大河内氏は、三河大河内庄にいた源氏の支流で、大河内日向守光盛は、天文元年(1532)会津葦名氏に仕え、この玉井郷を領し玉井氏を名乗り、玉井城を築き居館とした。この玉泉寺は光盛が開基した。この時期、塩松の石橋氏の家臣で、宮森城主に大河内氏がいるが、光盛は、石橋氏が次第に衰退し大内氏に牛耳られるようになり、大内氏らとの対立の中で石橋氏を離れた大河内氏の一族とも考えられる。

この時期の葦名氏は、葦名盛舜が家督を継承し、家中の内訌を治め、隣接する勢力との接触が表面化してくる時期だった。天文元年(1532)には、南山に長沼氏と戦い、天文3年(1534)には、伊達、石川氏らと連合して、岩城、白川氏らと戦った。

この地は安積地方に隣接し、安積地方は、伊達、石川、岩城、白川、二階堂、田村各氏の草刈場になっていた。そのため、この地は南奥の一大勢力としての地位を確立するためには葦名氏にとっても重要な地であった。

天文11年(1542)、陸奥守護職で南奥羽の一大勢力の伊達氏内部で、伊達稙宗と嫡男の晴宗が争う天文の乱が勃発した。乱は周辺の諸氏を巻き込み、天文17年(1548)、葦名氏が与した晴宗が勝利し終結した。稙宗は丸森へ隠居、晴宗は家督となり居城を西山城から米沢城に移し、伊達氏歴代の本拠城の西山城は破却され、仙道地区の伊達氏の勢力は一時衰退した。

葦名氏はこのような中その地歩を固め、会津守護を称し、葦名盛舜の跡を継いだ盛氏の代に全盛を迎える。盛氏は、天文の乱では伊達晴宗側として各地に出兵した。天文16年(1547)、田村隆顕は畠山義氏、石橋尚義とともに安積郡に侵攻し10ヶ城を落とし、玉井氏の玉井城もこのとき落城した。しかしその後、岩城勢が田村郡小野地方に侵攻、葦名盛氏もこれと連携し安積郡に兵を出した。

大河内氏(玉井氏)は、葦名氏の仙道進出に大きな役割を持っていたと考えられ、玉井城落城後も早い時期にこの地に復帰したと考えられる。玉井氏初代の大河内光盛は、弘治元年(1555)激動の中没した。

葦名盛氏は、天文の乱後も盛んに出兵し、二本松の畠山義継、須賀川の二階堂盛義、三春の田村清顕などの諸将を片っ端から斬り従え勢力を拡大していった。
-------
> _課題一覧_
1) 本文のうち「この時期の葦名氏は」で始まる段落を、主な事実を保ったまま箇条書きで簡潔にまとめてください。
2) 本文から、「天文11年(1542)、陸奥」を含む語句で始まり「り従え勢力を拡大していった。」で終わる部分を、一字も変えずに返してください。

> _提供データ_
-------
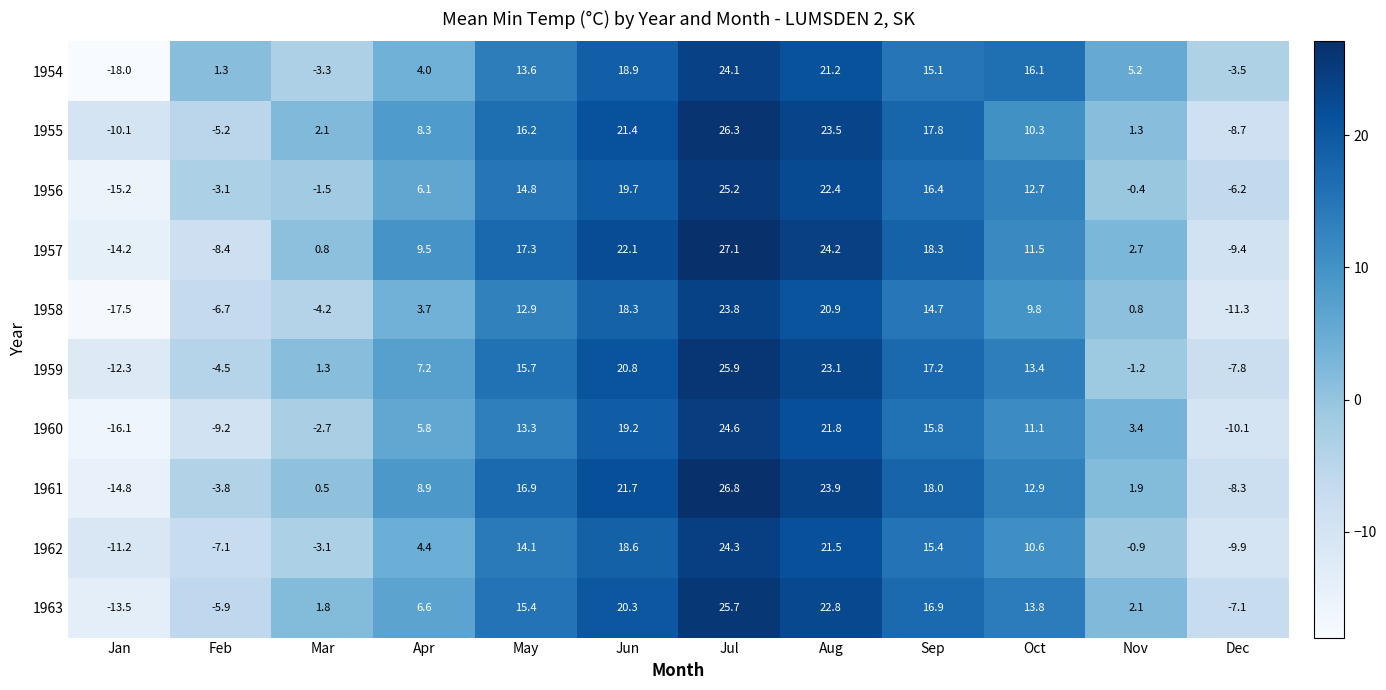

At which category is the sum across all series the highest?

Jul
-------
> _各課題の解答_
1)
- 葦名盛舜が家督を継ぎ、家中の内訌を治めた。
- 隣接する勢力との接触が表面化した時期だった。
- 天文元年(1532)、南山で長沼氏と戦った。
- 天文3年(1534)、伊達・石川氏らと連合して岩城・白川氏らと戦った。

2)
天文11年(1542)、陸奥守護職で南奥羽の一大勢力の伊達氏内部で、伊達稙宗と嫡男の晴宗が争う天文の乱が勃発した。乱は周辺の諸氏を巻き込み、天文17年(1548)、葦名氏が与した晴宗が勝利し終結した。稙宗は丸森へ隠居、晴宗は家督となり居城を西山城から米沢城に移し、伊達氏歴代の本拠城の西山城は破却され、仙道地区の伊達氏の勢力は一時衰退した。

葦名氏はこのような中その地歩を固め、会津守護を称し、葦名盛舜の跡を継いだ盛氏の代に全盛を迎える。盛氏は、天文の乱では伊達晴宗側として各地に出兵した。天文16年(1547)、田村隆顕は畠山義氏、石橋尚義とともに安積郡に侵攻し10ヶ城を落とし、玉井氏の玉井城もこのとき落城した。しかしその後、岩城勢が田村郡小野地方に侵攻、葦名盛氏もこれと連携し安積郡に兵を出した。

大河内氏(玉井氏)は、葦名氏の仙道進出に大きな役割を持っていたと考えられ、玉井城落城後も早い時期にこの地に復帰したと考えられる。玉井氏初代の大河内光盛は、弘治元年(1555)激動の中没した。

葦名盛氏は、天文の乱後も盛んに出兵し、二本松の畠山義継、須賀川の二階堂盛義、三春の田村清顕などの諸将を片っ端から斬り従え勢力を拡大していった。